Вдали завертелся веретеном вихрь, расцветая, поднялся к небу витой столб пыли и пробежал по дороге, затмив солнце, пересек баштан, прогудел над полем сражения, и взвились вверх лохмотья, шапки, падали люди, шарахались кони. А смерч разбился о груду лошадиных и человеческих трупов, обрушился на землю ливнем удушливой пыли, ветер унес ее дальше, и, точно косой дождь из тучи, садилась она под напором майстро.

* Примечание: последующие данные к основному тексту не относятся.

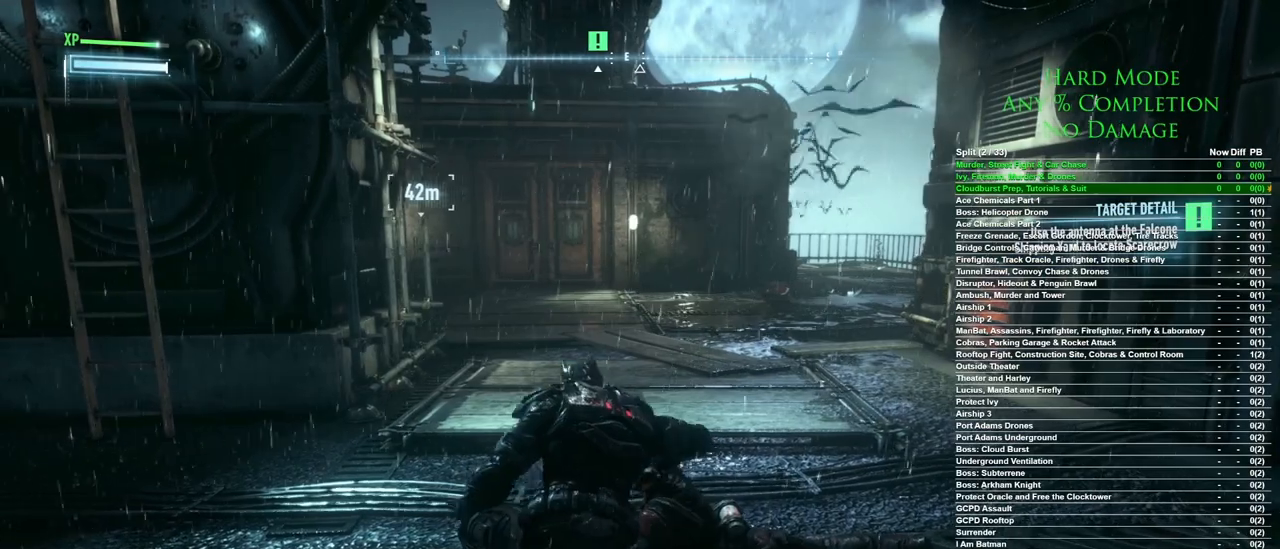
{"keys": ["s"], "mouse": [], "events": [[17, "space", "up"], [100, "space", "down"], [200, "space", "up"], [250, "space", "down"], [333, "space", "up"], [383, "space", "down"], [483, "space", "up"]]}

Казачество чихало и отряхивалось, кони ржали, из‑за леска выскочили всадники с черным знаменем и, пропустив вперед тачанки, развернулись.
– К оружию! по коням! пулеметы! махновцы!
А тачанки обходили с флангов, четверки пожирали под собой землю, тачанки подскакивали, точно колесницы демонов, и строчили пулеметы.
В пылище, как в тумане, вспыхивали выстрелы, груди разрывал зной, майстро дул порывисто и горячо, всадники промчались раз, другой. “Наша берет, и морда в крови!”, “Держись!”, “Слава!”, бесшабашный посвист, проворчал далекий гром.
– Пускай юшку! – послышалась команда Панаса Половца, и вдруг смолкли пулеметы, и вдруг замерли выстрелы. Майстро равномерно относил пыль. Черные Оверковы шлыки валились под конские копыта, шашки сверкали, бой закончился так же внезапно, как и начался.
Оверко Половец сидел с раскроенной головой пря мо на земле, прислонившись к колесу тачанки, он, уставившись на ноги, зажимал ладонью рану, он не умирал еще, не уходила сквозь рану его могучая жизнь, и Панас Половец подошел с пистолетом в руке, приглядываясь к Оверку.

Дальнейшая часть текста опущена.